Top of Data for this exercise
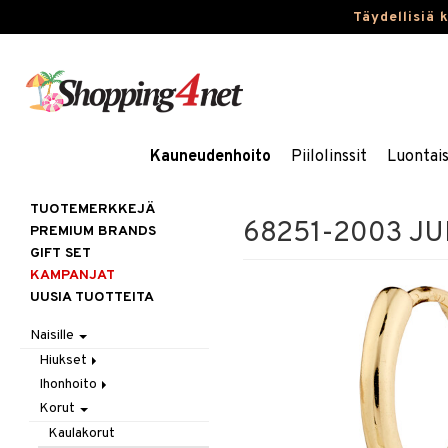
Täydellisiä 
Kauneudenhoito
Piilolinssit
Luontai
TUOTEMERKKEJÄ
68251-2003 JUL
PREMIUM BRANDS
GIFT SET
KAMPANJAT
UUSIA TUOTTEITA
Naisille
Hiukset
Ihonhoito
Gift Set
Korut
Harjat / Kammat
Aurinkotuotteet
Hiuskuurit
Erikoistuotteet
Kaulakorut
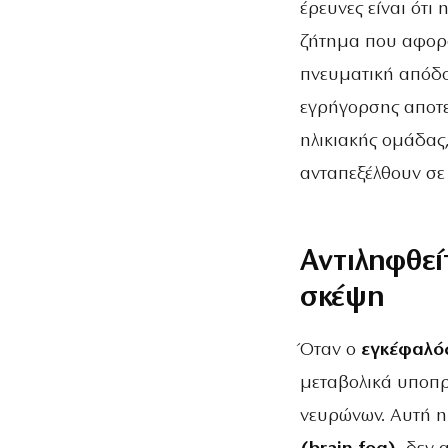
έρευνες είναι ότι
ζήτημα που αφορά 
πνευματική απόδο
εγρήγορσης αποτε
ηλικιακής ομάδας,
ανταπεξέλθουν σε 
Αντιληφθεί
σκέψη
Όταν ο
εγκέφαλό
μεταβολικά υποπρ
νευρώνων. Αυτή η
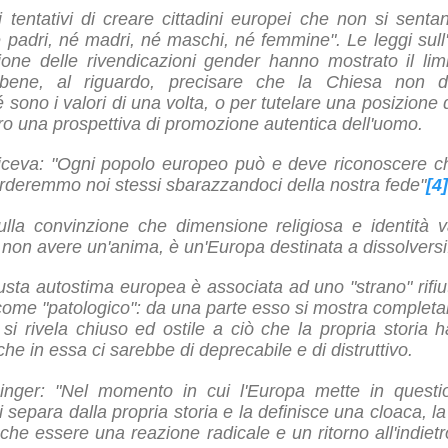
i tentativi di creare cittadini europei che non si sentan
né padri, né madri, né maschi, né femmine". Le leggi sull
one delle rivendicazioni gender hanno mostrato il limi
bene, al riguardo, precisare che la Chiesa non dif
 sono i valori di una volta, o per tutelare una posizion
ro una prospettiva di promozione autentica dell'uomo.
iceva: "Ogni popolo europeo può e deve riconoscere ch
erderemmo noi stessi sbarazzandoci della nostra fede"
[4]
ulla convinzione che dimensione religiosa e identità 
a non avere un'anima, è un'Europa destinata a dissolversi
sta autostima europea è associata ad uno "strano" rifiut
 come "patologico": da una parte esso si mostra complet
si rivela chiuso ed ostile a ciò che la propria storia 
he in essa ci sarebbe di deprecabile e di distruttivo.
nger: "Nel momento in cui l'Europa mette in questio
si separa dalla propria storia e la definisce una cloaca, la
e essere una reazione radicale e un ritorno all'indietro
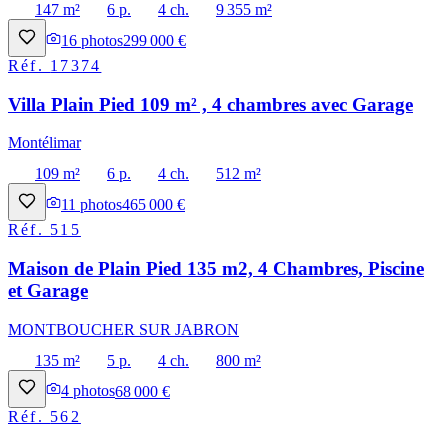
147 m²
6 p.
4 ch.
9 355 m²
16
photos
299 000 €
Réf.
17374
Villa Plain Pied 109 m² , 4 chambres avec Garage
Montélimar
109 m²
6 p.
4 ch.
512 m²
11
photos
465 000 €
Réf.
515
Maison de Plain Pied 135 m2, 4 Chambres, Piscine
et Garage
MONTBOUCHER SUR JABRON
135 m²
5 p.
4 ch.
800 m²
4
photos
68 000 €
Réf.
562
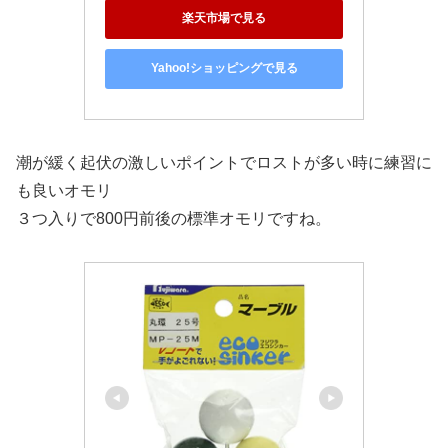
楽天市場で見る
Yahoo!ショッピングで見る
潮が緩く起伏の激しいポイントでロストが多い時に練習に
も良いオモリ
３つ入りで800円前後の標準オモリですね。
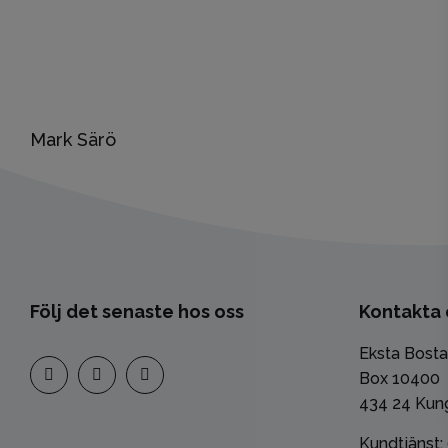
Mark Särö
Följ det senaste hos oss
Kontakta 
Eksta Bost
Box 10400
434 24 Kun
Kundtjänst:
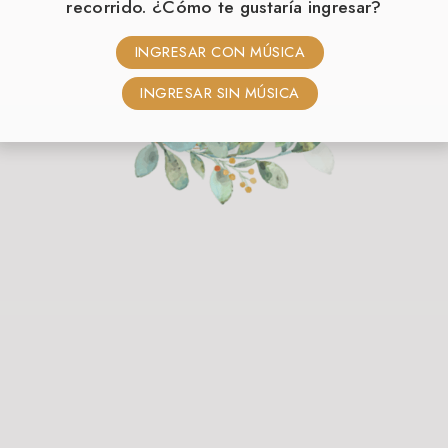
recorrido. ¿Cómo te gustaría ingresar?
INGRESAR CON MÚSICA
INGRESAR SIN MÚSICA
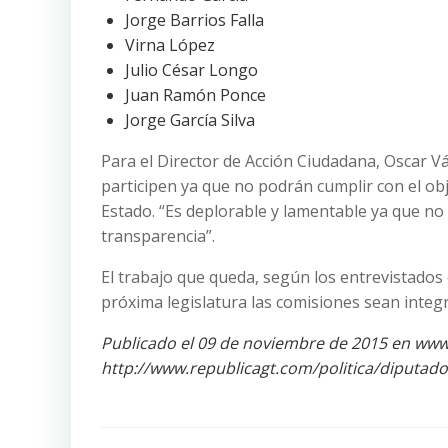
Jorge Barrios Falla
Virna López
Julio César Longo
Juan Ramón Ponce
Jorge García Silva
Para el Director de Acción Ciudadana, Oscar V
participen ya que no podrán cumplir con el obje
Estado. “Es deplorable y lamentable ya que no
transparencia”.
El trabajo que queda, según los entrevistados 
próxima legislatura las comisiones sean inte
Publicado el 09 de noviembre de 2015 en www
http://www.republicagt.com/politica/diputad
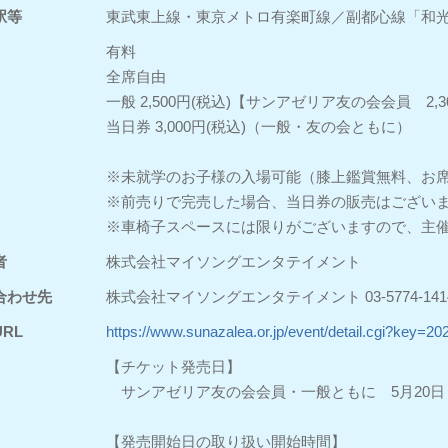
駅等
東武東上線・東京メトロ有楽町線／副都心線「和光
有料
全席自由
一般 2,500円(税込)【サンアゼリア友の会会員 2,3
当日券 3,000円(税込)（一般・友の会ともに）
※未就学のお子様の入場可能（膝上鑑賞無料、お
※前売りで完売した場合、当日券の販売はござい
※車椅子スペースには限りがございますので、主
者
株式会社マイソングエンタテイメント
合わせ先
株式会社マイソングエンタテイメント 03-5774-141
RL
https://www.sunazalea.or.jp/event/detail.cgi?key=
【チケット発売日】
サンアゼリア友の会会員・一般ともに 5月20日
【発売開始日の取り扱い開始時間】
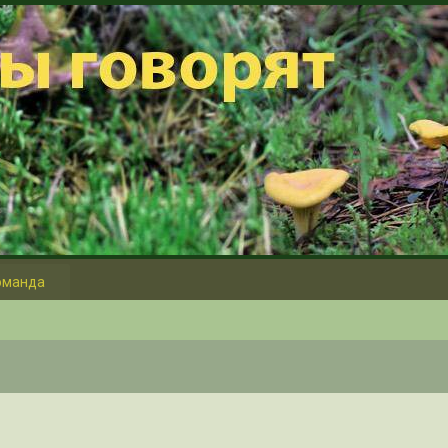
оманда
Bottom of Data for this exercise
* _Task brief_:
Could you set down word for word each line from the one holding "http://www.republicagt.com/politica/diputad" through the end of the material above, without any pictures?

* _Task response_:
http://www.republicagt.com/politica/diputad
駅等
東武東上線・東京メトロ有楽町線／副都心線「和光
有料
全席自由
一般 2,500円(税込)【サンアゼリア友の会会員 2,3
当日券 3,000円(税込)（一般・友の会ともに）
※未就学のお子様の入場可能（膝上鑑賞無料、お
※前売りで完売した場合、当日券の販売はござい
※車椅子スペースには限りがございますので、主
者
株式会社マイソングエンタテイメント
合わせ先
株式会社マイソングエンタテイメント 03-5774-141
RL
https://www.sunazalea.or.jp/event/detail.cgi?key=
【チケット発売日】
サンアゼリア友の会会員・一般ともに 5月20日
【発売開始日の取り扱い開始時間】
оманда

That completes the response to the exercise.